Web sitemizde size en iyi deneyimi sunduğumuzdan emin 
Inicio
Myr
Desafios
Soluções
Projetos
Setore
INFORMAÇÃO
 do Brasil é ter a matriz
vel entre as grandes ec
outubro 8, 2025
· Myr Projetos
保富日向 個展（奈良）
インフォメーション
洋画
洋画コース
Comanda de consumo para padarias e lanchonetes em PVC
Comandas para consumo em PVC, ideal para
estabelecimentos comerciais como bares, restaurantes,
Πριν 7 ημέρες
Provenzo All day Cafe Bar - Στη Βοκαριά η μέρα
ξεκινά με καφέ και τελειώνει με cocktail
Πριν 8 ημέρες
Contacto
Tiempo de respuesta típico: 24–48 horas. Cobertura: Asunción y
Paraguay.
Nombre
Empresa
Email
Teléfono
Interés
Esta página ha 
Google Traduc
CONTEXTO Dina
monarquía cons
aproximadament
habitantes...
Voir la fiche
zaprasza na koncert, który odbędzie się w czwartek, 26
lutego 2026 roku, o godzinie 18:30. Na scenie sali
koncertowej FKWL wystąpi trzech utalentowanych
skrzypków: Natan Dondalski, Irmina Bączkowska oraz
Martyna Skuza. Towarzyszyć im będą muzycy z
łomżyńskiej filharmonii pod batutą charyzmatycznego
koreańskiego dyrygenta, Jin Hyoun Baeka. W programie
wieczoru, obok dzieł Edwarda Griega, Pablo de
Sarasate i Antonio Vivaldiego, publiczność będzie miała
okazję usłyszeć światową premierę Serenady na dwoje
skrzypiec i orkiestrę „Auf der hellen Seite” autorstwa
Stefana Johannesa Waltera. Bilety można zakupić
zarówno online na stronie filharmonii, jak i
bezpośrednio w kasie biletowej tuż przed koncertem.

— Task directions —
Reproduce exactly every line between the line with "wieczoru, obok dzieł Edwarda Griega, Pablo de" and the last line of the records above, both included.

— Your response —
wieczoru, obok dzieł Edwarda Griega, Pablo de
Sarasate i Antonio Vivaldiego, publiczność będzie miała
okazję usłyszeć światową premierę Serenady na dwoje
skrzypiec i orkiestrę „Auf der hellen Seite” autorstwa
Stefana Johannesa Waltera. Bilety można zakupić
zarówno online na stronie filharmonii, jak i
bezpośrednio w kasie biletowej tuż przed koncertem.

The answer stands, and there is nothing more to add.